The announcement comes a day after Twitter suffered yet another outage that prevented users from logging in or posting updates to its service. After a fairly good start to the year, Twitter has suffered several outages since June, partly due to traffic spikes during the World Cup but also for other reasons.
Moving into its own data center probably won’t solve all the problems — the issue on Tuesday had to do with a database glitch — but it should help, especially with those related to its fast-growing user base. The company says it has been signing up more than 300,000 new users a day this year on average.
“Keeping pace with these users and their Twitter activity presents some unique and complex engineering challenges,” Twitter said in a blog post Wednesday. “Having dedicated data centers will give us more capacity to accommodate this growth in users and activity on Twitter.”

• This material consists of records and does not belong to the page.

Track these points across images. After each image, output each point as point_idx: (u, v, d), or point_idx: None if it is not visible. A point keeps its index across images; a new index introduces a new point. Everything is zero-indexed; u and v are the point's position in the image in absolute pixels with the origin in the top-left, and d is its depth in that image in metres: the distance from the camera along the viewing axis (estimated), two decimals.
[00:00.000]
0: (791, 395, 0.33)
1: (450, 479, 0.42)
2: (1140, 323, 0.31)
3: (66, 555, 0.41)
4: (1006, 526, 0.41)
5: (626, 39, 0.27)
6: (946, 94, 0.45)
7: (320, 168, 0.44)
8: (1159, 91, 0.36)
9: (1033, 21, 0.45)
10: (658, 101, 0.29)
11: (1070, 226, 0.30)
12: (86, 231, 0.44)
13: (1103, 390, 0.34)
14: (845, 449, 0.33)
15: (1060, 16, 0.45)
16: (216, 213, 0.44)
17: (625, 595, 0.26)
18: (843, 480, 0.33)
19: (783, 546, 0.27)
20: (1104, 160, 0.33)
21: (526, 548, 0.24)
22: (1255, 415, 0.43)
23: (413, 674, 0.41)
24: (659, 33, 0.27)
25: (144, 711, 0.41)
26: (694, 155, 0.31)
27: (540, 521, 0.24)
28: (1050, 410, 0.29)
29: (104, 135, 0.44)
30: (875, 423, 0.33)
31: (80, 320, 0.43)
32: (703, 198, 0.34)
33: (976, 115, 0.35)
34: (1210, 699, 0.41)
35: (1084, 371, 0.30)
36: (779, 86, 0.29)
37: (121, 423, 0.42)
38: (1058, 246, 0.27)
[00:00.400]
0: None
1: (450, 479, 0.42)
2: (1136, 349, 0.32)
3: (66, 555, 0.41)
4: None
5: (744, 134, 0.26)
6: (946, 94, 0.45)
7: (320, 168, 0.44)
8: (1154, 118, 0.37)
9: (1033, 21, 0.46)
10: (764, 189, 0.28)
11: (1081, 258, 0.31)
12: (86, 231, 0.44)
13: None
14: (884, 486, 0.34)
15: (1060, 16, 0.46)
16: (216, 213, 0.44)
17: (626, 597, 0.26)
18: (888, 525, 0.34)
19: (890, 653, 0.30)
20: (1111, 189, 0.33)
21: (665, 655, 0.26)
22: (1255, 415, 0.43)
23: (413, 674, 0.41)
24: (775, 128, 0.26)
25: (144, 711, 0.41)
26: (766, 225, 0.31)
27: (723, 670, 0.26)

It will also give it more control over how its networks and systems are configured, and allow it to make adjustments more quickly as its infrastructure needs change.
Web giants like Yahoo, Facebook and Google already have their own data centers, but many smaller companies work with hosting providers that manage their IT equipment for them. Twitter’s provider is NTT America.
Its new data center — the first that Twitter will manage itself — will be in the Salt Lake City area. It will give it “a much larger footprint in a building designed specifically around our unique power and cooling needs.” It will house “a mixed-vendor environment for servers running open source OS and applications,” Twitter said.
It’s unlikely that having its own data center would have prevented Monday’s problems, however. They occurred when the company’s user database, which stores records for more than 125 million users, “got hung up running a long running query.”
Twitter forced a restart of the database, which took 12 hours and then didn’t solve all the problems anyway. So it replaced the database with another copy that was working properly — “in the parlance of database admins everywhere, we promoted a slave to master.”
“We have taken steps to ensure we can more quickly detect and respond to similar issues in the future. For example, we are prepared to more quickly promote a slave database to a master database, and we put additional monitoring in place to catch errant queries like the one that caused Monday’s incidents,” it said.